La separazione fu talmente dolorosa che ai due sposi parve che i loro cuori si fossero spezzati all’unisono per sempre; non ci fu parola, abbraccio, carezza, bacio capace di placare quel dolore. La ragazza salì svelta al primo piano e si affacciò all’ultima finestra sul lato destro della facciata del palazzo, così da poter dare un ultimo saluto tra le lacrime al suo sposo. Lo vide partire a cavallo e attraversare la piazza sulla quale la finestra si apriva accompagnato da uno scudiero carico dell’armatura e dello stendardo di famiglia.

Afflitta dal dolore, mormorò : <<A questa finestra ti aspetterò finché non tornerai a me.>>

E così fu. Trascorsero giorni, settimane, mesi. Durante l’assenza del suo amato, la ragazza sedeva dinanzi quella finestra su di una panca vicina, ingannando il tempo ricamando, leggendo e spiando la vita che scorreva poco al di sotto nella piazza confidando di vederlo tornare, di riconoscerlo tra i fiorentini e gli stranieri che si affaccendavano svelti o indolenti dietro ai loro affanni. Sempre più spesso consumava persino i pasti seduta sopra quella piccola panca, con gli occhi rivolti alla piazza, certa che lo avrebbe presto visto comparire. 

La finestra era sempre aperta, di giorno e di notte. 

Ad ogni straniero che visitava Palazzo Grifoni, chiedeva dell’andamento della guerra, delle battaglie vinte o perse, di qualunque notizia potesse portarle speranza. I forestieri, conoscenti, politici, notai, impiegati amministrativi, prelati, che facevano regolare visita ai Grifoni scuotevano piano la testa, si stringevano mesti nelle spalle; la guerra non andava bene come avrebbe dovuto ma niente si sapeva di quel cavaliere del quale tanto si preoccupava. 

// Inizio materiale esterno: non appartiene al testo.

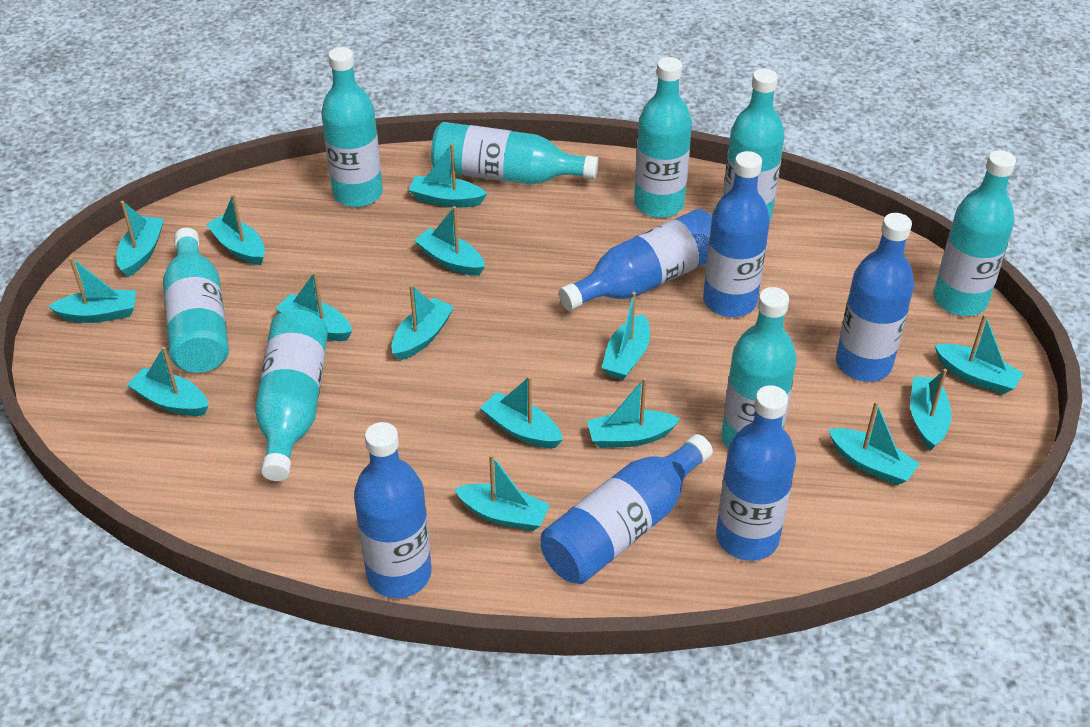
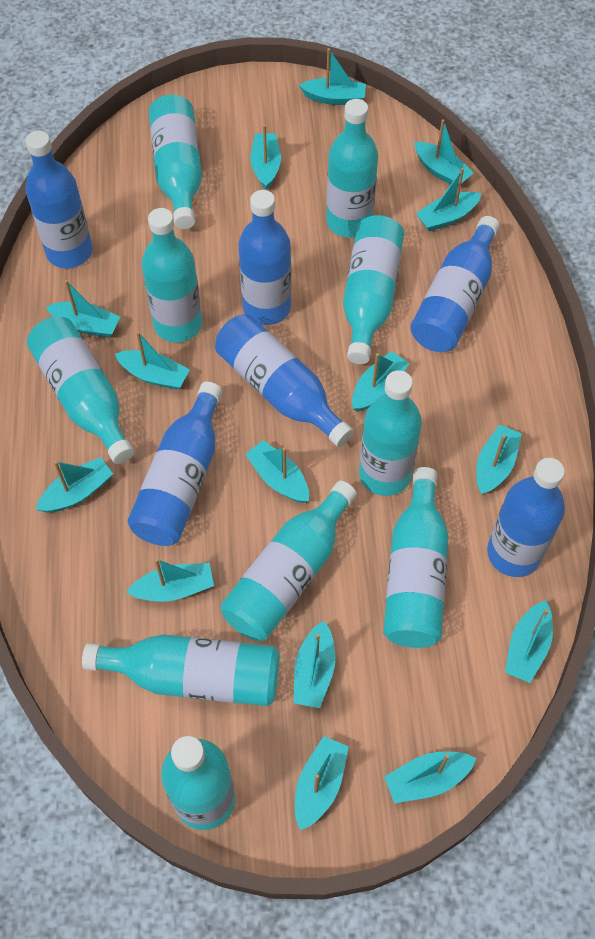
turquoise bottle: 8 -> 10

Nemmeno quando arrivò la nefasta notizia, l’annuncio che nessuno avrebbe voluto ascoltare, della sorte di disperso che era toccata al giovane sposo, ella si arrese. Fedele al giuramento fatto il giorno del loro distacco e in mancanza della prova di una morte certa, continuò imperterrita a volgere lo sguardo oltre la finestra tra una pagina e l’altra, tra un punto di ricamo e l’altro, tra una preghiera e un pasto.

Ai mesi seguirono gli anni e la giovane ragazza divenne una donna, un’anziana signora, una dolce vecchia e infine morì. Morì davanti a quella finestra, dove aveva trascorso l’intera esistenza. 

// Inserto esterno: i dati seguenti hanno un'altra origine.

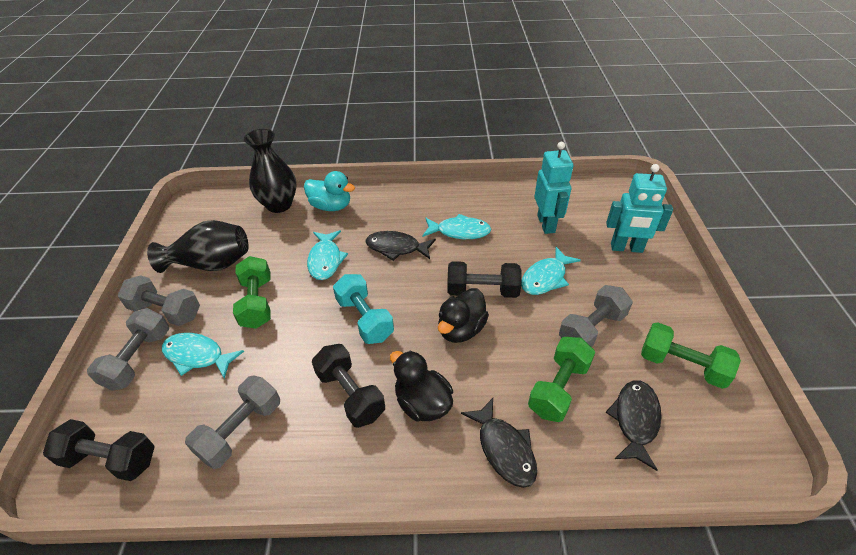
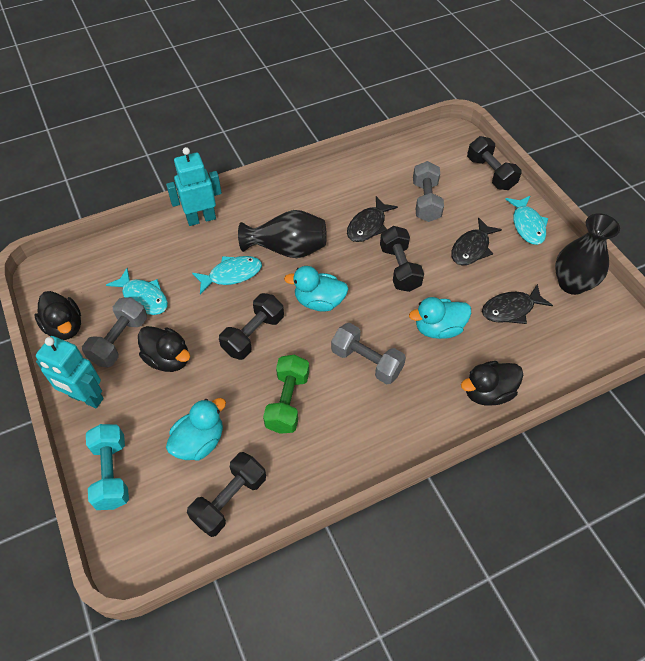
black duck: 2 -> 3
black dumbbell: 3 -> 4
green dumbbell: 3 -> 1
grey dumbbell: 4 -> 3
turquoise duck: 1 -> 3
turquoise fish: 4 -> 3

La famiglia Grifoni, portato via il corpo e completate le esequie, si apprestò a riordinare la stanza e a chiudere la finestra serrando quindi gli scuri ma non appena tolta la vista verso la piazza si spensero d’improvviso i lumi, si alzò un vento gelido; i mobili iniziarono a tremare, i libri e gli altri oggetti presero a volteggiare e i quadri appesi alle pareti a cadere. I parenti e la servitù erano talmente terrorizzati e increduli che mancò loro persino il coraggio di parlare. Rimasero tutti inchiodati al pavimento dalla paura, incapaci di respirare, con le mani tremanti alle labbra livide e gli occhi spalancati, tutti tranne una serva che svelta tornò ad aprire la finestra. E tutto, d’un tratto, cessò. 

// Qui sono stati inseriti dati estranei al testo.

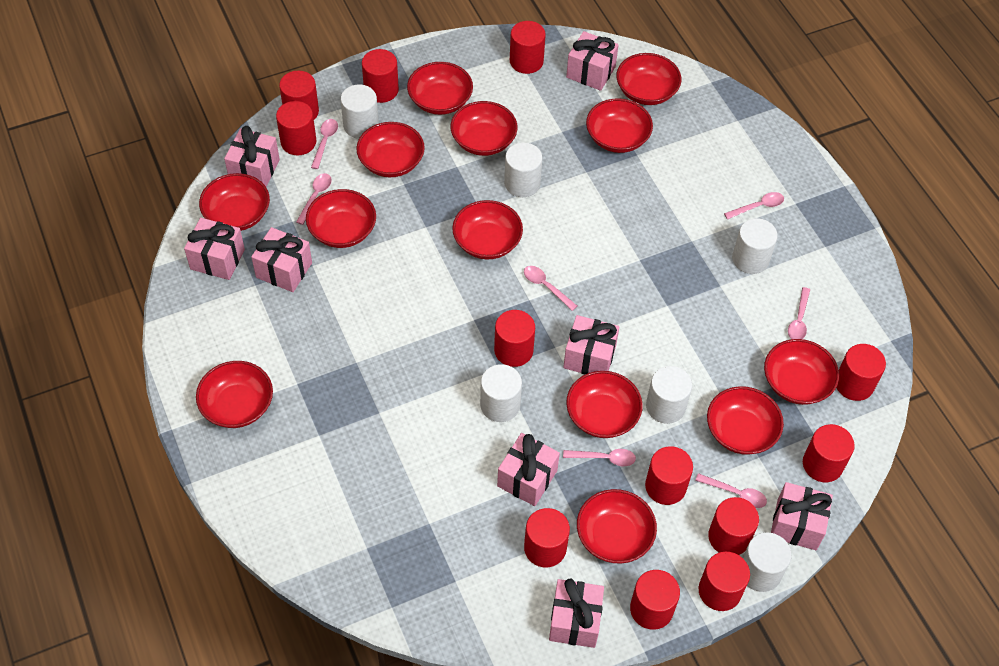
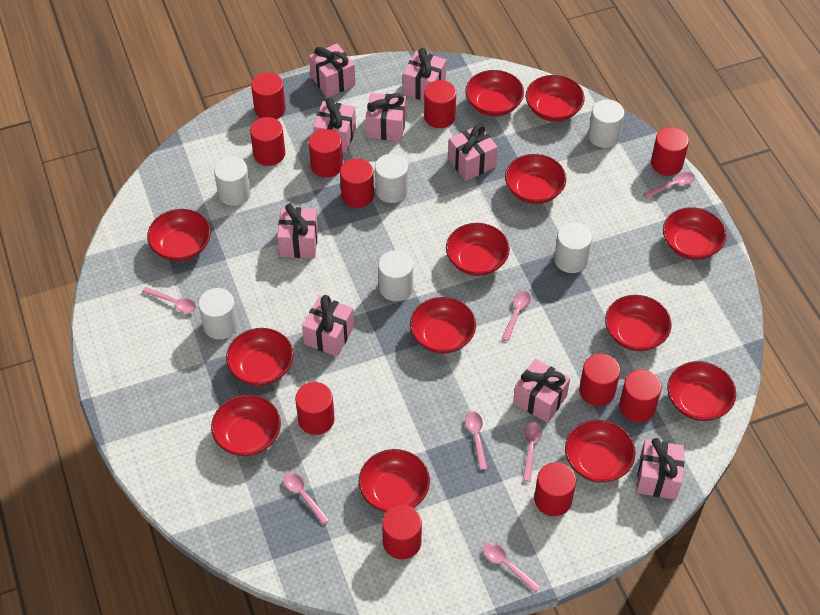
pink gift: 8 -> 9
red cylinder: 12 -> 11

Da quel giorno, più di quattro secoli or sono, a dispetto delle diverse famiglie che si sono alternate nella proprietà del palazzo e le sue tante ristrutturazioni, quella finestra non è mai stata chiusa e quando i vetri vengono accostati per i rigori degli inverni, le persiane rimangono sempre prudentemente socchiuse così che lo spirito della ragazza possa ancora vegliare sulla piazza in attesa del suo giovane sposo. 

Ancora oggi, chi visita piazza Santissima Annunziata e volta lo sguardo verso il grande palazzo rosso all’angolo con Via de’ Servi, oggi noto come Palazzo Budini Gattai, non può che notare l’ultima finestra posta all’estrema destra del primo piano; l’unica che anche quando le altre sono serrate, quelle di fianco, al piano superiore e inferiore, è sempre aperta giacché ogni volta in cui qualcuno ha provato a chiuderla qualcosa di strano in quella stanza è avvenuto.